# [Source data]
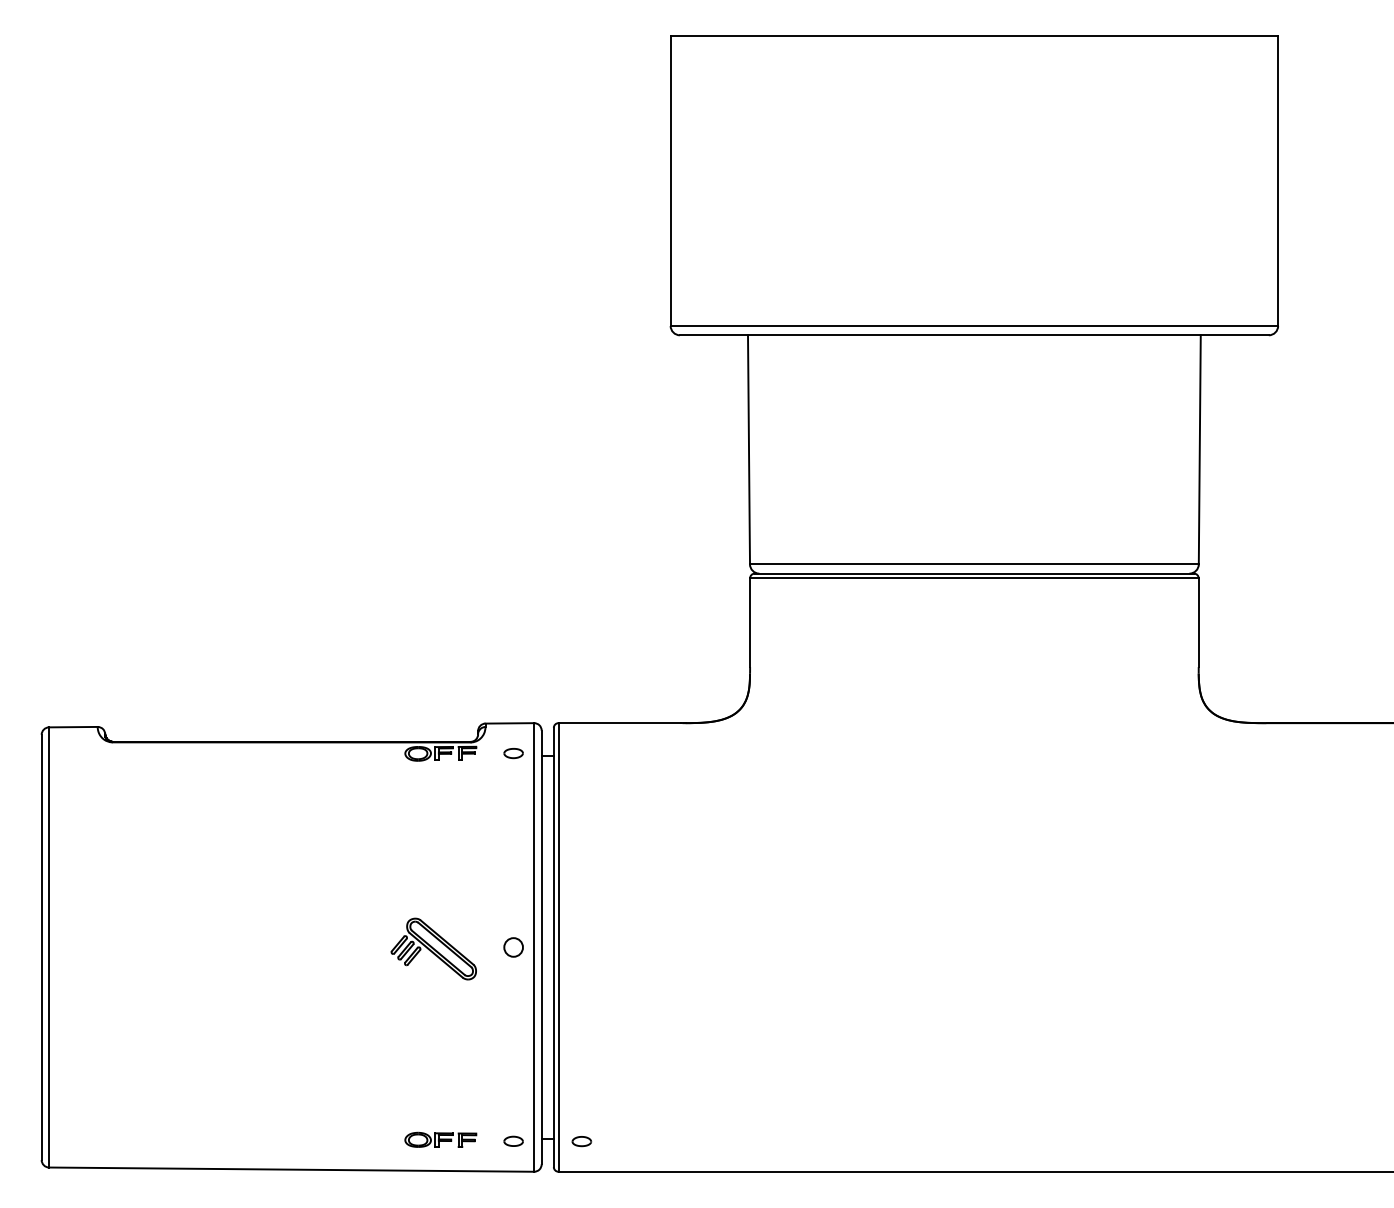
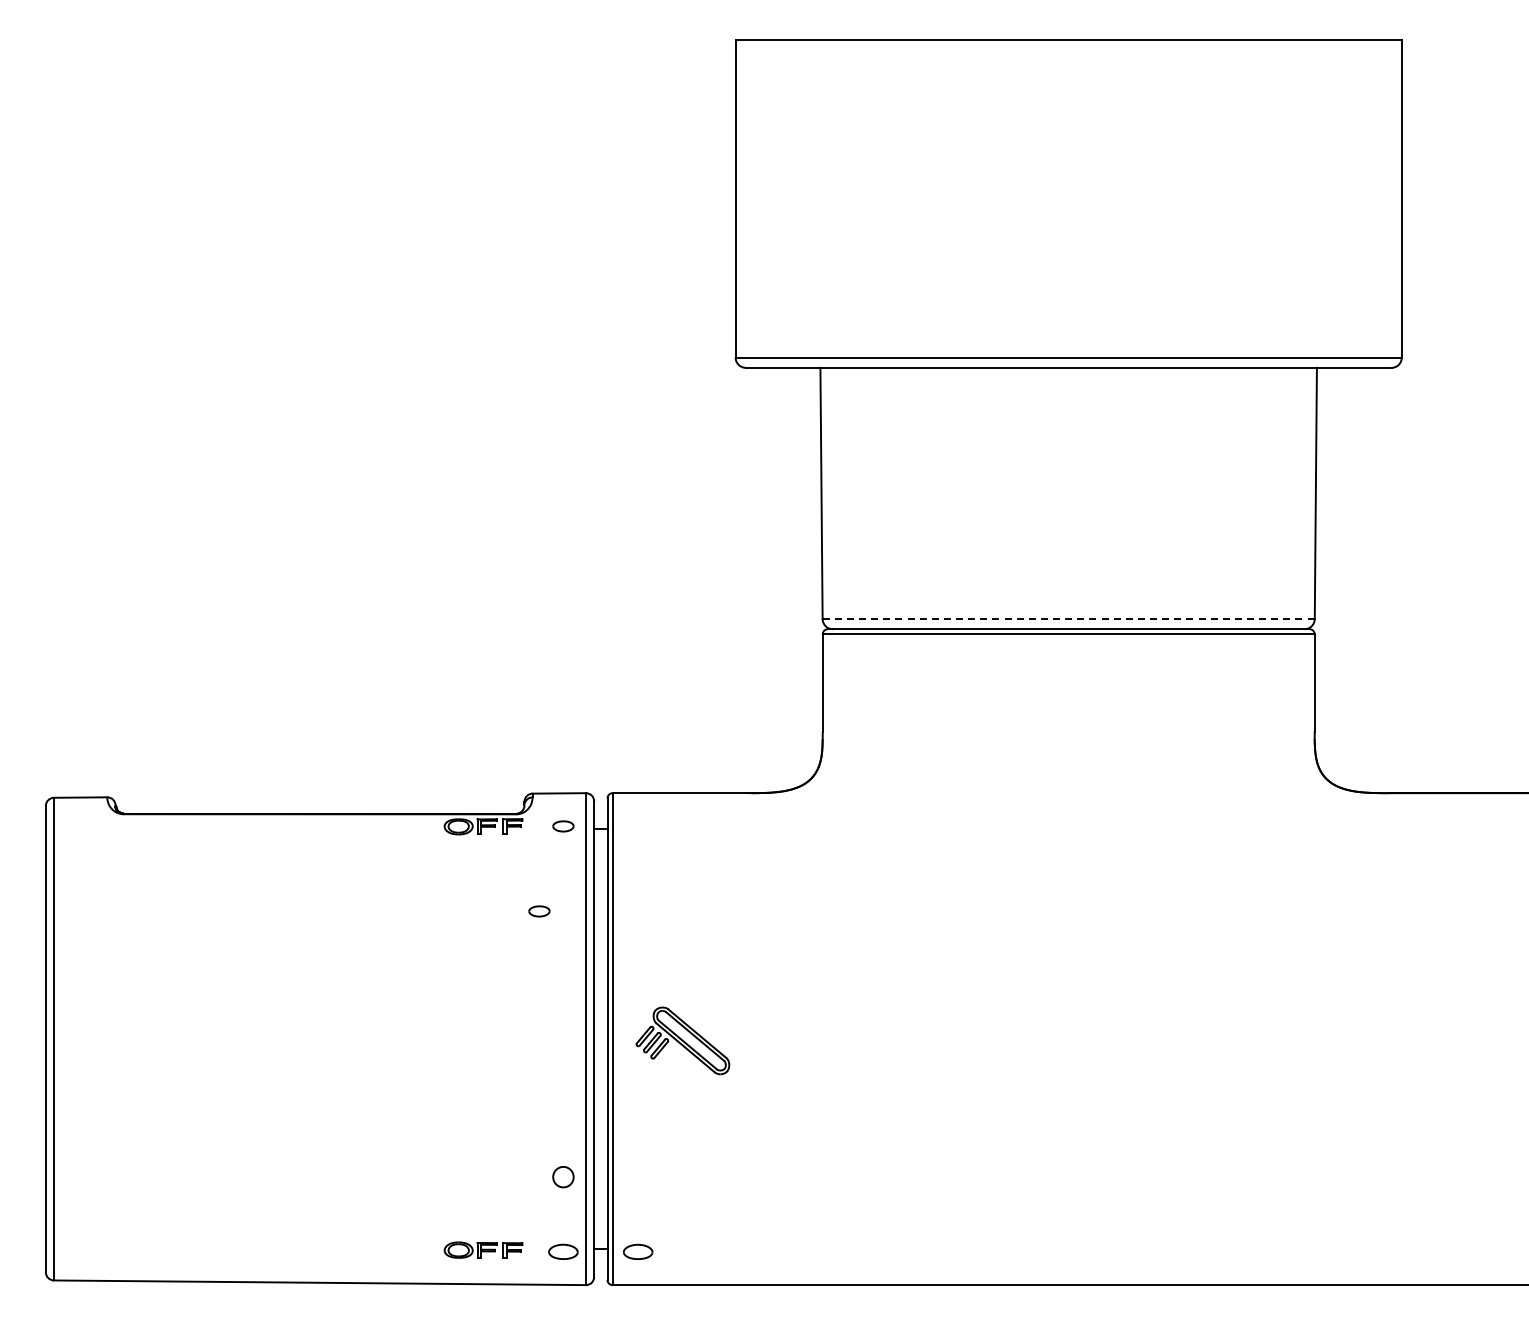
line: (975, 564) -> (1069, 619), solid -> dashed
part: (491, 831) -> (539, 911), added
circle: (513, 947) -> (563, 1177), moved
part: (433, 948) -> (682, 1040), moved
part: (513, 1141) -> (563, 1251), size x1.4
part: (582, 1141) -> (638, 1251), size x1.4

# [What to work on]
Nothing but the lines from the one with "part: (491, 831) -> (539, 911), added" through the last line of the entries should be repeated, and those exactly.

# [Answer below]
part: (491, 831) -> (539, 911), added
circle: (513, 947) -> (563, 1177), moved
part: (433, 948) -> (682, 1040), moved
part: (513, 1141) -> (563, 1251), size x1.4
part: (582, 1141) -> (638, 1251), size x1.4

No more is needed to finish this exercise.